- Awarded for: Best of Bangladeshi cinema in 1988
- Awarded by: President of Bangladesh
- Presented by: Ministry of Information
- Presented on: 1989
- Site: Dhaka, Bangladesh
- Official website: www.moi.gov.bd

Highlights
- Best Feature Film: Dui Jibon
- Best Actor: Nayok Raj Razzak Jogajog
- Best Actress: Rozina Jibondhara
- Most awards: Dui Jibon (6)

= 13th Bangladesh National Film Awards =

National Film Awards, Bangladesh

The 13th Bangladesh National Film Awards were presented by the Ministry of Information, Bangladesh to felicitate the best of Bangladeshi cinema released in the year 1988. The ceremony took place in Dhaka in 1988 and awards were given by then president of Bangladesh. The National Film Awards are the only film awards given by the government itself. Every year, a national panel appointed by the government selects the winning entry, and the award ceremony is held in Dhaka. 1988 was the 13th National Film Awards.

==List of winners==
This year awards were given in 17 categories. Awards for Best Male Playback Singer was not given in 1988.
================
» **Prompt 1**:
In the page on the 13th Bangladesh National Film Awards, how many categories were awards given in that year?
» **Prompt 2**:
Change "felicitate" to "honor" in the page on the 13th Bangladesh National Film Awards, giving the passage starting with "National Film Awards, Bangladesh" and going on through "National Film Awards.".

» **Material shown**:
================
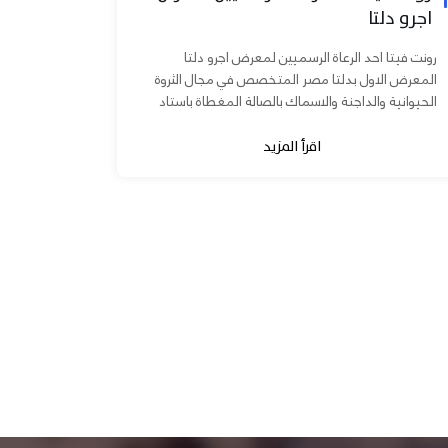
اجرو دلتا
رونت فيتا احد الرعاة الرسميين لمعرض اجرو دلتا
المعرض الاول بدلتا مصر المتخصص في مجال الثروة
الحيوانية والداجنة والاسماك بالصالة المغطاة باستاد
المنصورة يوم ٧ و ٨...
اقرأ المزيد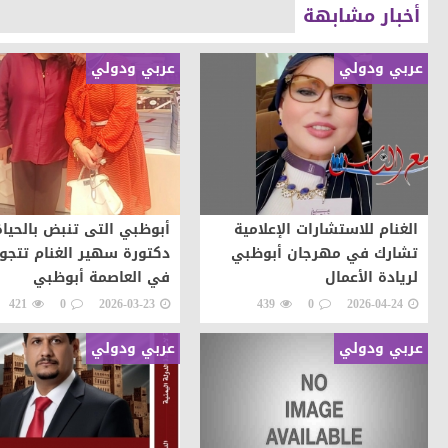
أخبار مشابهة
عربي ودولي
عربي ودولي
الغنام للاستشارات الإعلامية
أبوظبي التى تنبض بالحياة
تشارك في مهرجان أبوظبي
دكتورة سهير الغنام تتجو
لريادة الأعمال
في العاصمة أبوظبي
421
0
2026-03-23
439
0
2026-04-24
عربي ودولي
عربي ودولي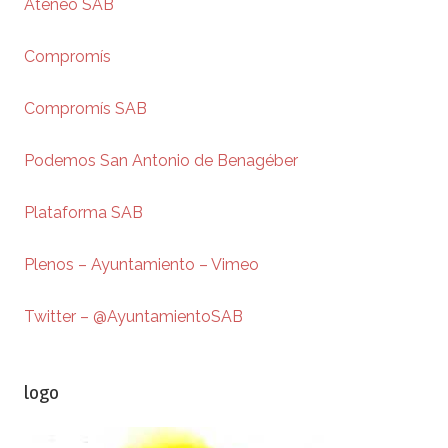
Ateneo SAB
Compromís
Compromís SAB
Podemos San Antonio de Benagéber
Plataforma SAB
Plenos – Ayuntamiento – Vimeo
Twitter – @AyuntamientoSAB
logo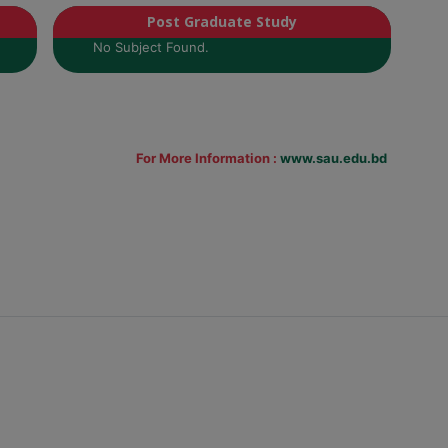
Post Graduate Study
No Subject Found.
For More Information :
www.sau.edu.bd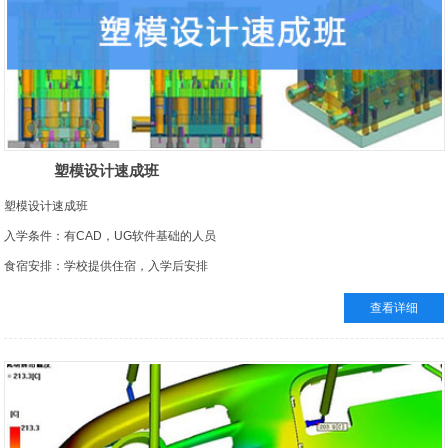
设计部工作半个月
塑模设计速成班
塑模设计速成班
入学条件：有CAD，UG软件基础的人员
食宿安排：学校提供住宿，入学后安排
证书颁发：经考试合格者，获得人力资源和社会保障部颁发的《高级模具设计工程
查看详细
师》证书，全国通用， 网上可查
就业安排：免费推荐就业，学校定期组织招聘会
学习周期：全职班2.5个月，业余班3.5个月
实习安排：学校有自己的设计部门（目前全职设计师7名），学员在课程结束后调入
设计部工作半个月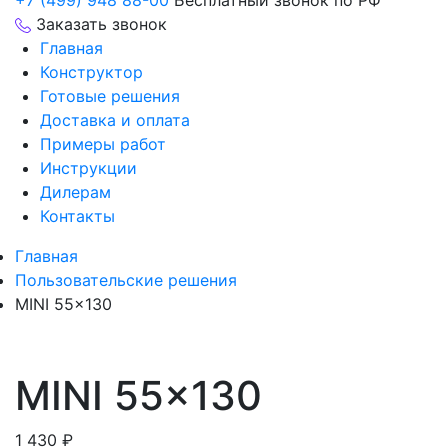
+7 (499) 948 88-00
Бесплатный звонок по РФ
Заказать звонок
Главная
Конструктор
Готовые решения
Доставка и оплата
Примеры работ
Инструкции
Дилерам
Контакты
Главная
Пользовательские решения
MINI 55×130
MINI 55×130
1 430
₽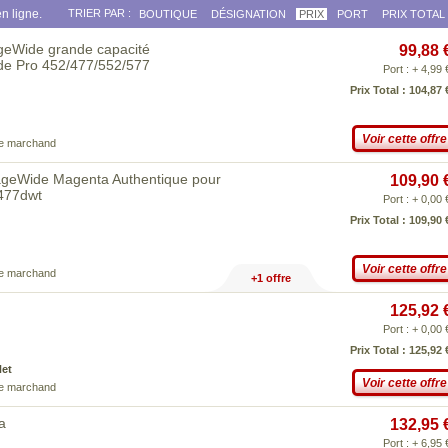
n ligne.
TRIER PAR :
BOUTIQUE
DÉSIGNATION
PRIX
PORT
PRIX TOTAL
geWide grande capacité
99,88 
de Pro 452/477/552/577
Port : + 4,99 
Prix Total : 104,87 
Voir cette offre
ce marchand
geWide Magenta Authentique pour
109,90 
477dwt
Port : + 0,00 
Prix Total : 109,90 
Voir cette offre
ce marchand
+1 offre
125,92 
Port : + 0,00 
Prix Total : 125,92 
Net
Voir cette offre
ce marchand
a
132,95 
Port : + 6,95 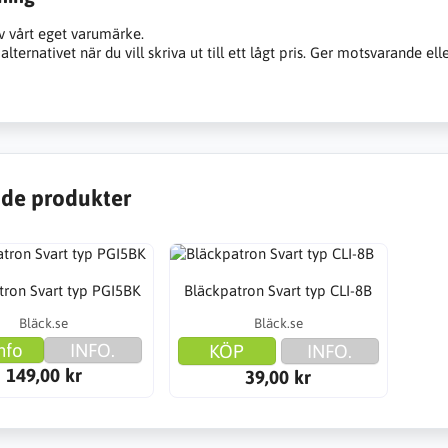
v vårt eget varumärke.
alternativet när du vill skriva ut till ett lågt pris. Ger motsvarande ell
de produkter
tron Svart typ PGI5BK
Bläckpatron Svart typ CLI-8B
Bläck.se
Bläck.se
nfo
INFO.
KÖP
INFO.
149,00 kr
39,00 kr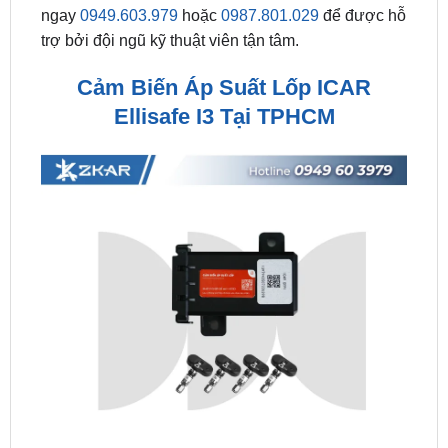
Cảm Biến Áp Suất Lốp ICAR
Ellisafe I3 Tại TPHCM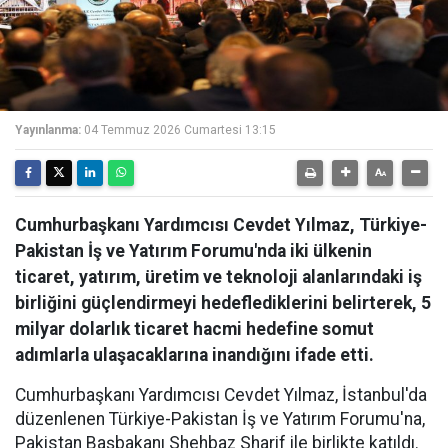
Yayınlanma:
04 Temmuz 2026 Cumartesi 13:15
Cumhurbaşkanı Yardımcısı Cevdet Yılmaz, Türkiye-
Pakistan İş ve Yatırım Forumu'nda iki ülkenin
ticaret, yatırım, üretim ve teknoloji alanlarındaki iş
birliğini güçlendirmeyi hedeflediklerini belirterek, 5
milyar dolarlık ticaret hacmi hedefine somut
adımlarla ulaşacaklarına inandığını ifade etti.
Cumhurbaşkanı Yardımcısı Cevdet Yılmaz, İstanbul'da
düzenlenen Türkiye-Pakistan İş ve Yatırım Forumu'na,
Pakistan Başbakanı Shehbaz Sharif ile birlikte katıldı.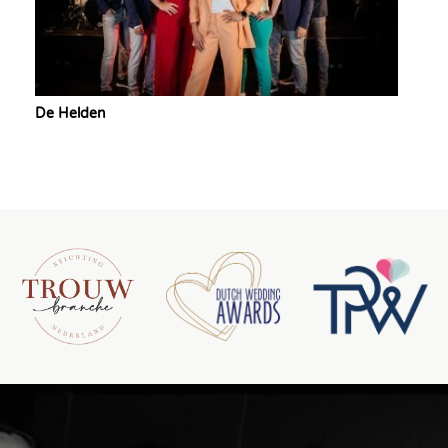
De Helden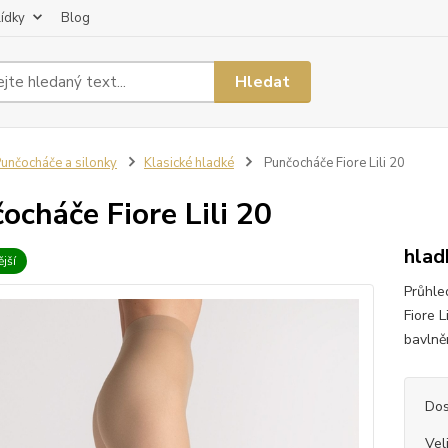
lídky
Blog
Hledat
unčocháče a silonky
Klasické hladké
Punčocháče Fiore Lili 20
ocháče Fiore Lili 20
hlad
jší
Průhle
Fiore L
bavlněn
Dos
Vel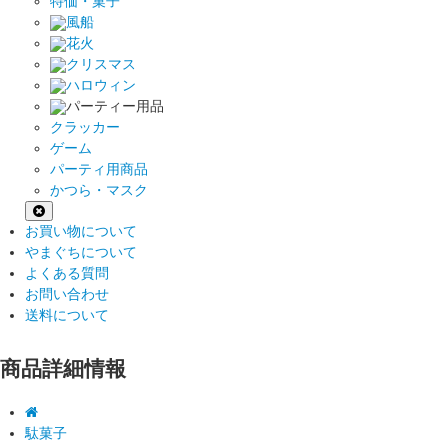
特価・菓子
風船
花火
クリスマス
ハロウィン
パーティー用品
クラッカー
ゲーム
パーティ用商品
かつら・マスク
お買い物について
やまぐちについて
よくある質問
お問い合わせ
送料について
商品詳細情報
駄菓子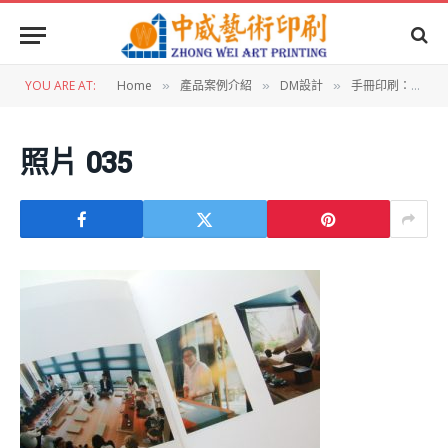
YOU ARE AT:
Home
產品案例介紹
DM設計
手冊印刷：襲園美術館 襲園茶會
»
»
»
照片 035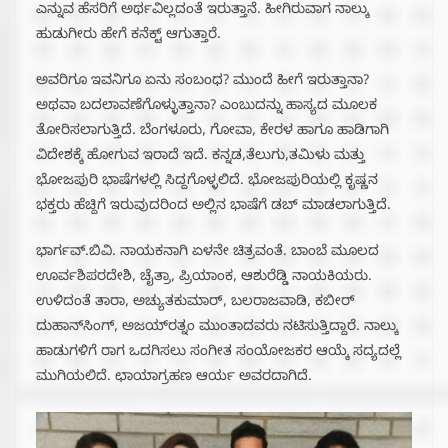
ಎನ್ನುವ ಹೆಸರಿಗೆ ಅರ್ಥವಿಲ್ಲದಂತೆ ಇರುತ್ತಾನೆ. ಹೀಗಿರುವಾಗ ನಾಲ್ಕು
ಹುಡುಗೀರು ಹೇಗೆ ಕನೆಕ್ಟ್ ಆಗುತ್ತಾರೆ.
ಅವರಿಗೂ ಇವನಿಗೂ ಏನು ಸಂಬಂಧ? ಮುಂದೆ ಹೀಗೆ ಇರುತ್ತಾನಾ?
ಅಥವಾ ಬದಲಾವಣೆಗೊಳ್ಳುತ್ತಾನಾ? ಎಂಬುದನ್ನು ಹಾಸ್ಯದ ಮೂಲಕ
ತೋರಿಸಲಾಗುತ್ತಿದೆ. ಬೆಂಗಳೂರು, ಗೋವಾ, ಕೇರಳ ಹಾಗೂ ಹಾಡಿಗಾಗಿ
ವಿದೇಶಕ್ಕೆ ಹೋಗುವ ಇರಾದೆ ಇದೆ. ಕನ್ನಡ,ತೆಲುಗು,ತಮಿಳು ಮತ್ತು
ಭೋಜಪುರಿ ಭಾಷೆಗಳಲ್ಲಿ ಸಿದ್ದಗೊಳ್ಳಲಿದೆ. ಭೋಜಪುರಿಯಲ್ಲಿ ಕೃಷ್ಣನ
ಭಕ್ತರು ಹೆಚ್ದಿಗೆ ಇರುವುದರಿಂದ ಅಲ್ಲಿನ ಭಾಷೆಗೆ ಡಬ್ ಮಾಡಲಾಗುತ್ತಿದೆ.
ಭಾರ್ಗವ್.ಬಿವಿ. ನಾಯಕನಾಗಿ ಏಳನೇ ಚಿತ್ರವಂತೆ. ಬಾಂಬೆ ಮೂಲದ
ಊರ್ವಶಿಪರದೇಶಿ, ಚೈತ್ರಾ, ಪ್ರಿಯಾಂಕ, ಆಶುರೆಡ್ಡಿ ನಾಯಕಿಯರು.
ಉಳಿದಂತೆ ತಾರಾ, ಅಚ್ಯುತಕುಮಾರ್, ಬಲರಾಜವಾಡಿ, ಕಬೀರ್‌
ದುಹಾನ್‌ಸಿಂಗ್, ಅಜಯ್‌ರತ್ನಂ ಮುಂತಾದವರು ನಟಿಸುತ್ತಿದ್ದಾರೆ. ನಾಲ್ಕು
ಹಾಡುಗಳಿಗೆ ರಾಗ ಒದಗಿಸಲು ಸಂಗೀತ ಸಂಯೋಜಕರ ಆಯ್ಕೆ ಸದ್ಯದಲ್ಲೆ
ಮುಗಿಯಲಿದೆ. ಛಾಯಾಗ್ರಹಣ ಆರ್ಯ ಅವರದಾಗಿದೆ.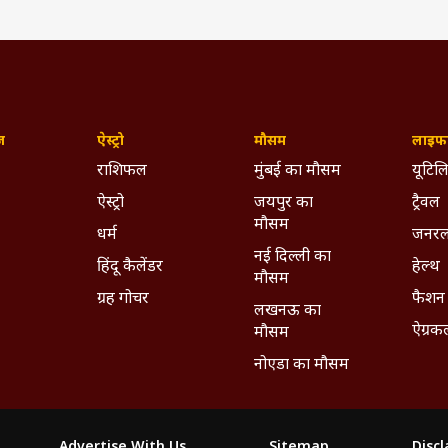
ज़
ऐस्ट्रो
मौसम
लाइफस
राशिफल
मुंबई का मौसम
यूटिलि
ऐस्ट्रो
जयपुर का
ट्रैवल
मौसम
धर्म
जनरल
नई दिल्ली का
हिंदू कैलेंडर
हेल्थ
मौसम
ग्रह गोचर
फैशन
लखनऊ का
ऐग्रक
मौसम
नोएडा का मौसम
Advertise With Us
Sitemap
Disc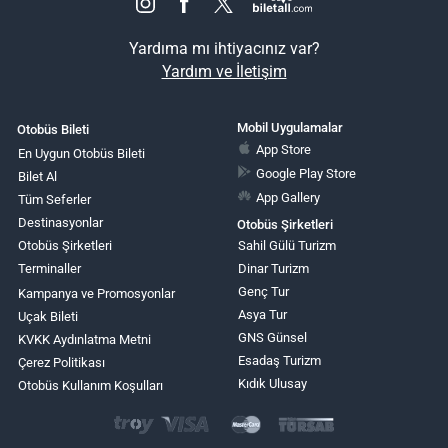
Yardıma mı ihtiyacınız var?
Yardım ve İletişim
Mobil Uygulamalar
Otobüs Bileti
App Store
En Uygun Otobüs Bileti
Google Play Store
Bilet Al
App Gallery
Tüm Seferler
Destinasyonlar
Otobüs Şirketleri
Otobüs Şirketleri
Sahil Gülü Turizm
Terminaller
Dinar Turizm
Genç Tur
Kampanya ve Promosyonlar
Asya Tur
Uçak Bileti
GNS Günsel
KVKK Aydınlatma Metni
Esadaş Turizm
Çerez Politikası
Kıdık Ulusay
Otobüs Kullanım Koşulları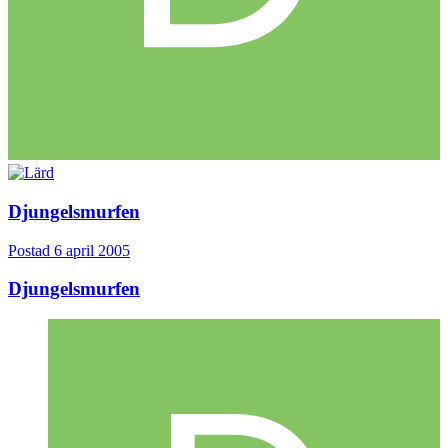
Djungelsmurfen
Postad
6 april 2005
Djungelsmurfen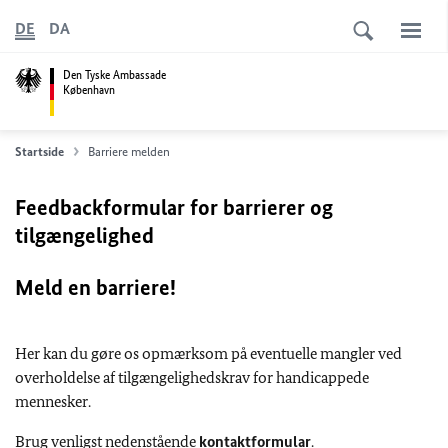
DE
DA
Den Tyske Ambassade
København
Startside
Barriere melden
Feedbackformular for barrierer og
tilgængelighed
Meld en barriere!
Her kan du gøre os opmærksom på eventuelle mangler ved
overholdelse af tilgængelighedskrav for handicappede
mennesker.
Brug venligst nedenstående
kontaktformular
.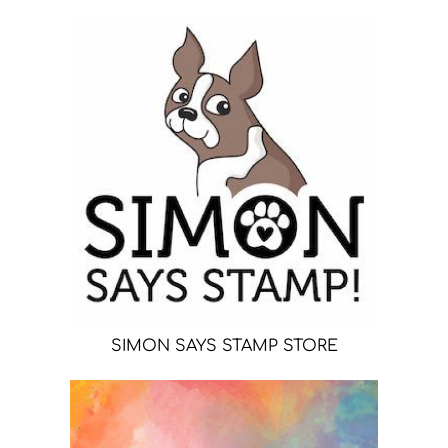
SIMON SAYS STAMP STORE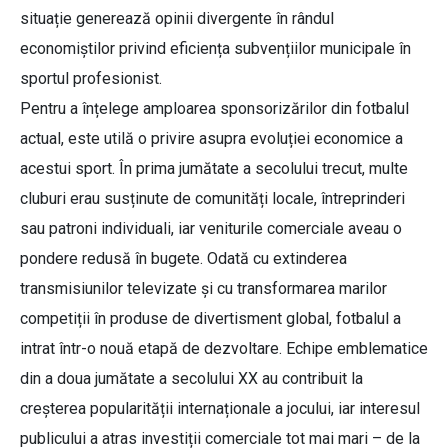
situație generează opinii divergente în rândul
economiștilor privind eficiența subvențiilor municipale în
sportul profesionist.
Pentru a înțelege amploarea sponsorizărilor din fotbalul
actual, este utilă o privire asupra evoluției economice a
acestui sport. În prima jumătate a secolului trecut, multe
cluburi erau susținute de comunități locale, întreprinderi
sau patroni individuali, iar veniturile comerciale aveau o
pondere redusă în bugete. Odată cu extinderea
transmisiunilor televizate și cu transformarea marilor
competiții în produse de divertisment global, fotbalul a
intrat într-o nouă etapă de dezvoltare. Echipe emblematice
din a doua jumătate a secolului XX au contribuit la
creșterea popularității internaționale a jocului, iar interesul
publicului a atras investiții comerciale tot mai mari – de la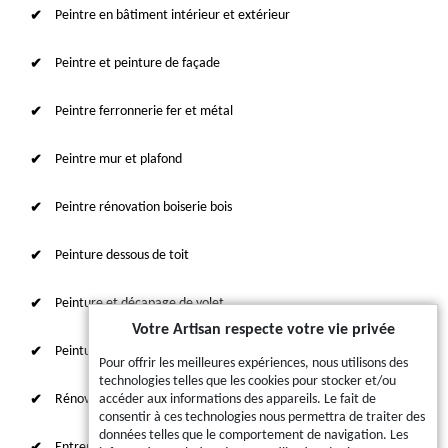
Peintre en bâtiment intérieur et extérieur
Peintre et peinture de façade
Peintre ferronnerie fer et métal
Peintre mur et plafond
Peintre rénovation boiserie bois
Peinture dessous de toit
Peinture et décapage de volet
Votre Artisan respecte votre vie privée
Peinture sur tuile et toiture
Pour offrir les meilleures expériences, nous utilisons des
technologies telles que les cookies pour stocker et/ou
Rénovation intérieure 87
accéder aux informations des appareils. Le fait de
consentir à ces technologies nous permettra de traiter des
données telles que le comportement de navigation. Les
Entreprise de ravalement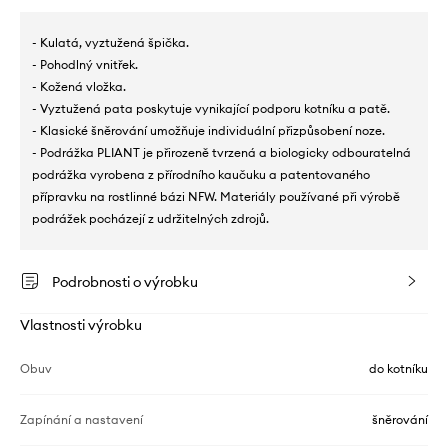
- Kulatá, vyztužená špička.
- Pohodlný vnitřek.
- Kožená vložka.
- Vyztužená pata poskytuje vynikající podporu kotníku a patě.
- Klasické šněrování umožňuje individuální přizpůsobení noze.
- Podrážka PLIANT je přirozeně tvrzená a biologicky odbouratelná
podrážka vyrobena z přírodního kaučuku a patentovaného
přípravku na rostlinné bázi NFW. Materiály používané při výrobě
podrážek pocházejí z udržitelných zdrojů.
Podrobnosti o výrobku
Vlastnosti výrobku
Obuv
do kotníku
Zapínání a nastavení
šněrování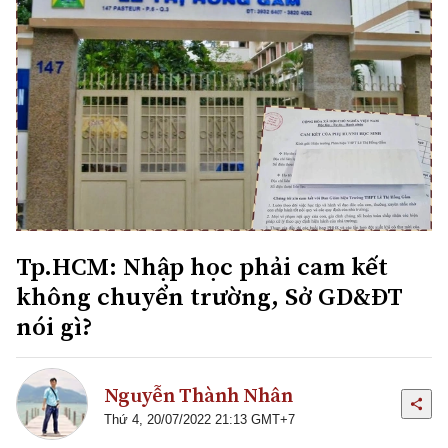
Tp.HCM: Nhập học phải cam kết
không chuyển trường, Sở GD&ĐT
nói gì?
Nguyễn Thành Nhân
Thứ 4, 20/07/2022 21:13 GMT+7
================
» **Task solution 1**:
17 categories

» **Task solution 2**:
National Film Awards, Bangladesh

The 13th Bangladesh National Film Awards were presented by the Ministry of Information, Bangladesh to honor the best of Bangladeshi cinema released in the year 1988. The ceremony took place in Dhaka in 1988 and awards were given by then president of Bangladesh. The National Film Awards are the only film awards given by the government itself. Every year, a national panel appointed by the government selects the winning entry, and the award ceremony is held in Dhaka. 1988 was the 13th National Film Awards.